### What the exercise asks
Within the entries below, output exactly the lines between the line containing "[693,197,779,208] forum.Første ->" and the line containing "(80, 802) none", inclusive, and omit any picture.

______

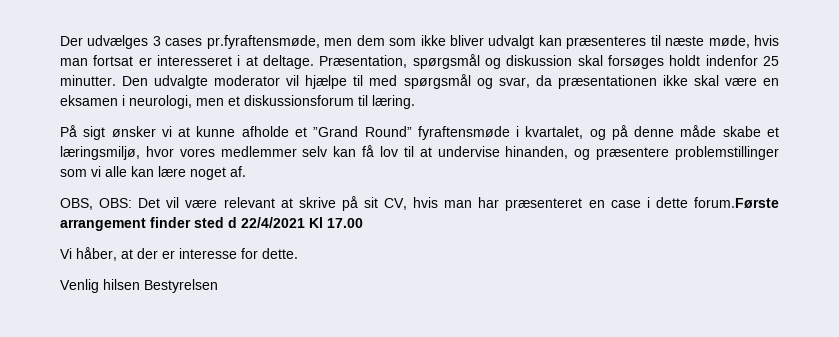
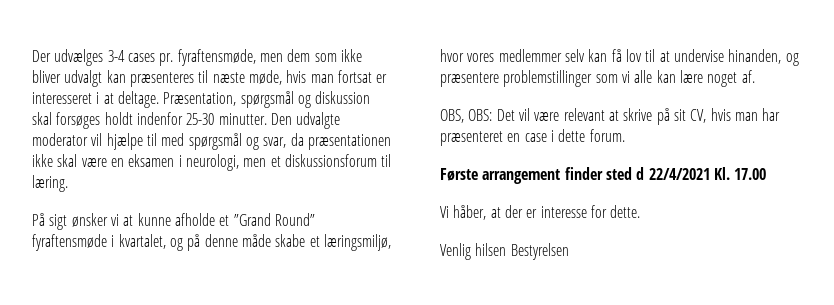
[152,35,320,49] 3 cases pr.fyraftensmøde, -> [107,49,256,66] 3-4 cases pr. fyraftensmøde,
[763,56,780,66] 25 -> [186,113,215,125] 25-30
[693,197,779,208] forum.Første -> [589,129,625,142] [440,168,478,181] forum. // Første
[309,217,323,228] Kl -> [713,167,730,180] Kl.

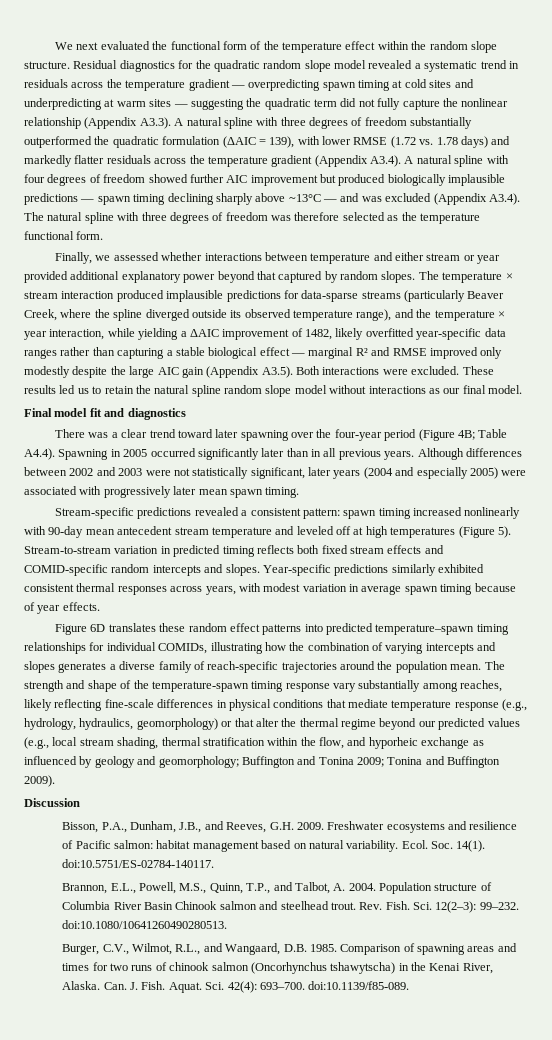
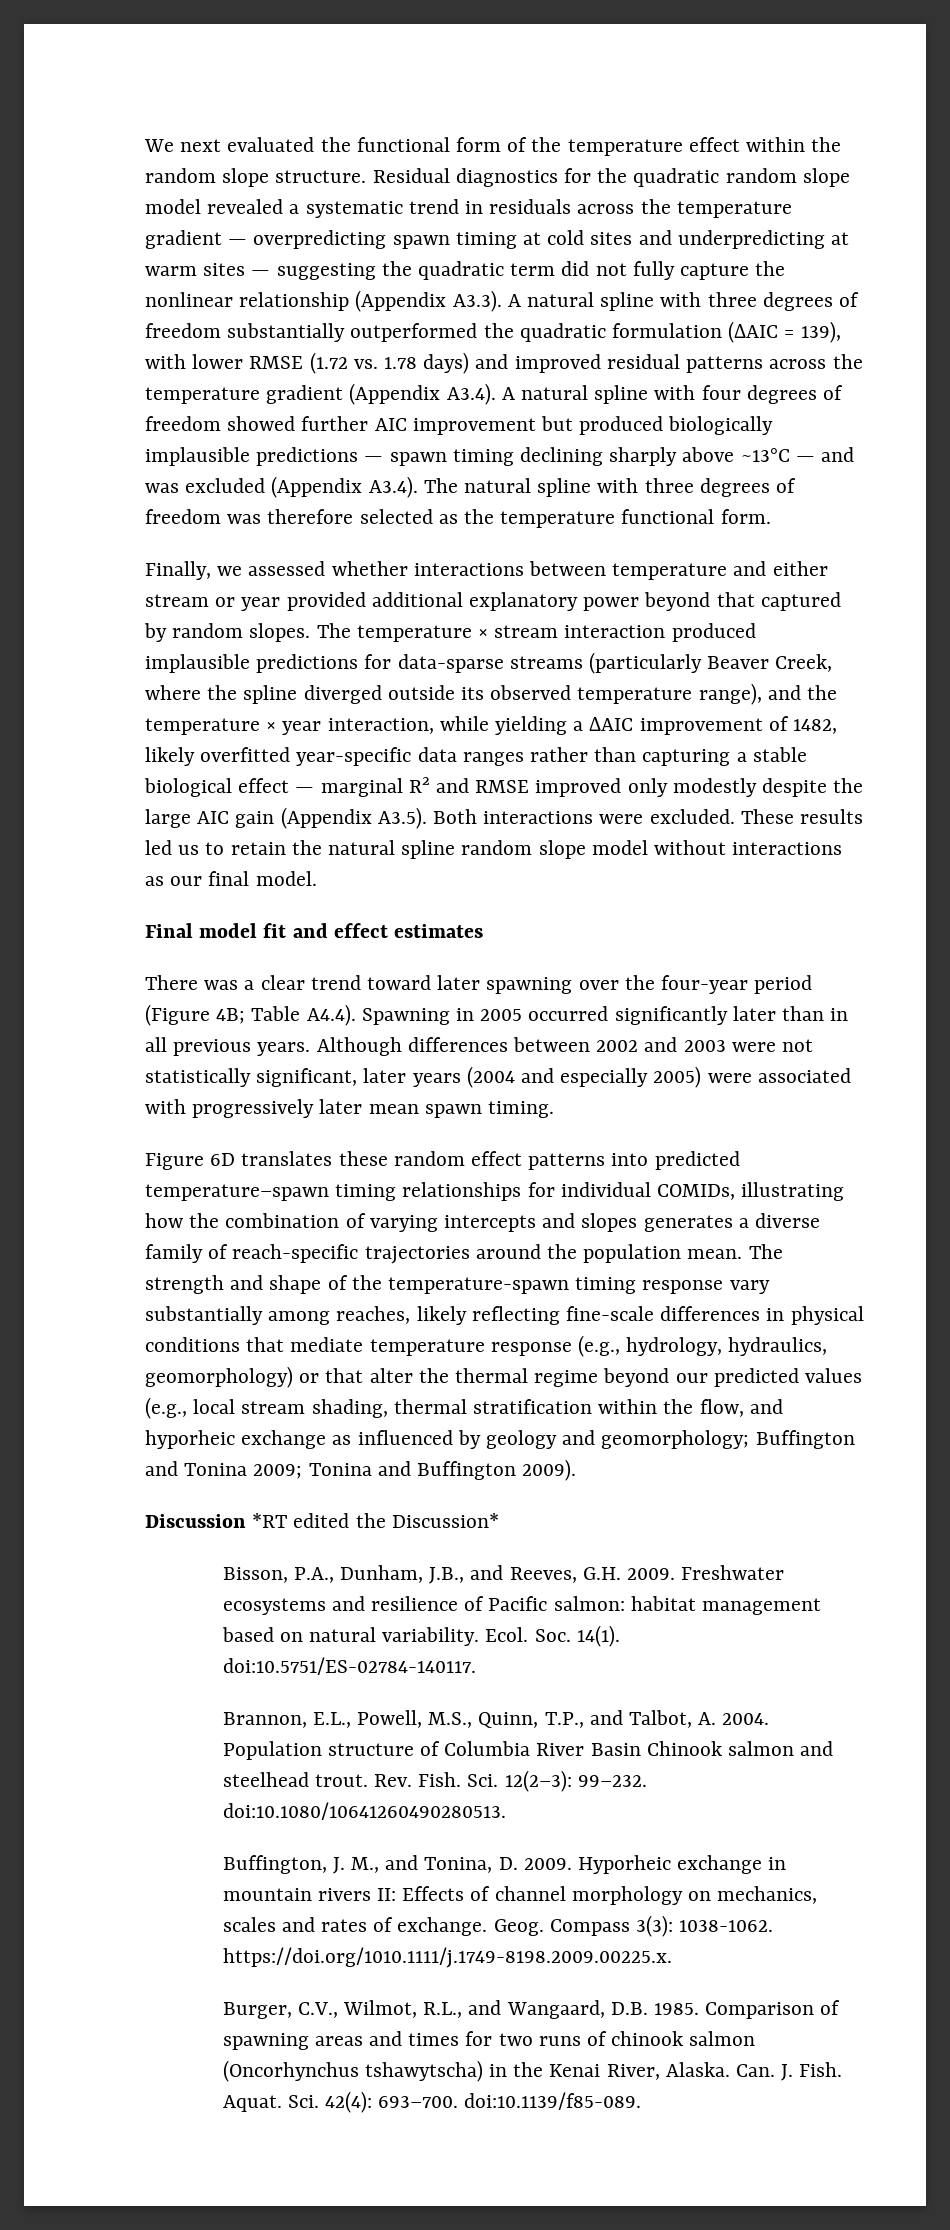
[24,155,151,167] markedly flatter residuals -> [514,354,764,373] improved residual patterns
[127,408,186,420] diagnostics -> [333,923,484,938] effect estimates
[55,507,521,519] [24,526,511,538] [24,545,444,557] [24,564,484,576] [24,583,516,595] [24,602,100,614] // Stream-specific predictions revealed a consistent pattern: spawn timing increased nonlinearly with 90-day mean antecedent stream temperature and leveled off at high temperatures (Figure 5). Stream-to-stream variation in predicted timing reflects both fixed stream effects and COMID-specific random intercepts and slopes. Year-specific predictions similarly exhibited consistent thermal responses across years, with modest variation in average spawn timing because of year effects. -> (555, 1109) none
(80, 802) none -> [252,1513,499,1528] *RT edited the Discussion*
(228, 924) none -> [222,1855,787,1874] [222,1886,818,1905] [222,1915,774,1937] [222,1947,672,1968] // Buffington, J. M., and Tonina, D. 2009. Hyporheic exchange in mountain rivers II: Effects of channel morphology on mechanics, scales and rates of exchange. Geog. Compass 3(3): 1038-1062. https://doi.org/1010.1111/j.1749-8198.2009.00225.x.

______

### Exercise result
[693,197,779,208] forum.Første -> [589,129,625,142] [440,168,478,181] forum. // Første
[309,217,323,228] Kl -> [713,167,730,180] Kl.

[24,155,151,167] markedly flatter residuals -> [514,354,764,373] improved residual patterns
[127,408,186,420] diagnostics -> [333,923,484,938] effect estimates
[55,507,521,519] [24,526,511,538] [24,545,444,557] [24,564,484,576] [24,583,516,595] [24,602,100,614] // Stream-specific predictions revealed a consistent pattern: spawn timing increased nonlinearly with 90-day mean antecedent stream temperature and leveled off at high temperatures (Figure 5). Stream-to-stream variation in predicted timing reflects both fixed stream effects and COMID-specific random intercepts and slopes. Year-specific predictions similarly exhibited consistent thermal responses across years, with modest variation in average spawn timing because of year effects. -> (555, 1109) none
(80, 802) none -> [252,1513,499,1528] *RT edited the Discussion*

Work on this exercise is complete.